WHAT YOU NEED TO DO: In this exercise, every entry is to be copied exactly.

═════ MATERIAL TO PROCESS

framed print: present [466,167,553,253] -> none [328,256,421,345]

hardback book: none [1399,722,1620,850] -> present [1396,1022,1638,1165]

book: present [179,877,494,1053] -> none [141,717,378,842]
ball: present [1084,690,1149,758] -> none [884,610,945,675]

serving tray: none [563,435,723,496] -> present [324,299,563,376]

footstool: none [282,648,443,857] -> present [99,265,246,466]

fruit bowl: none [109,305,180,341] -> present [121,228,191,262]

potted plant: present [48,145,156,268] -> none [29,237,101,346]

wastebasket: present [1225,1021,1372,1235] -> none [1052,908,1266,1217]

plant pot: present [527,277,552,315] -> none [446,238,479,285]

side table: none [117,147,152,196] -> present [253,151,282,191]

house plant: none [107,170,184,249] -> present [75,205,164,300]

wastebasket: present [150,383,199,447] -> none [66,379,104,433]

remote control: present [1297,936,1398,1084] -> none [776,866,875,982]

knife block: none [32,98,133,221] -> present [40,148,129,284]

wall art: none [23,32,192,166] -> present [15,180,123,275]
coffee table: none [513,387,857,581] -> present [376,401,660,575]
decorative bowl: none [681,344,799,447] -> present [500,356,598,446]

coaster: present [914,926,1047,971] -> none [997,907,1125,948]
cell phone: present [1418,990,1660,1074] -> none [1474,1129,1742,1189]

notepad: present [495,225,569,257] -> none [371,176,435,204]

══════════

COMPLETED TASK:
framed print: present [466,167,553,253] -> none [328,256,421,345]

hardback book: none [1399,722,1620,850] -> present [1396,1022,1638,1165]

book: present [179,877,494,1053] -> none [141,717,378,842]
ball: present [1084,690,1149,758] -> none [884,610,945,675]

serving tray: none [563,435,723,496] -> present [324,299,563,376]

footstool: none [282,648,443,857] -> present [99,265,246,466]

fruit bowl: none [109,305,180,341] -> present [121,228,191,262]

potted plant: present [48,145,156,268] -> none [29,237,101,346]

wastebasket: present [1225,1021,1372,1235] -> none [1052,908,1266,1217]

plant pot: present [527,277,552,315] -> none [446,238,479,285]

side table: none [117,147,152,196] -> present [253,151,282,191]

house plant: none [107,170,184,249] -> present [75,205,164,300]

wastebasket: present [150,383,199,447] -> none [66,379,104,433]

remote control: present [1297,936,1398,1084] -> none [776,866,875,982]

knife block: none [32,98,133,221] -> present [40,148,129,284]

wall art: none [23,32,192,166] -> present [15,180,123,275]
coffee table: none [513,387,857,581] -> present [376,401,660,575]
decorative bowl: none [681,344,799,447] -> present [500,356,598,446]

coaster: present [914,926,1047,971] -> none [997,907,1125,948]
cell phone: present [1418,990,1660,1074] -> none [1474,1129,1742,1189]

notepad: present [495,225,569,257] -> none [371,176,435,204]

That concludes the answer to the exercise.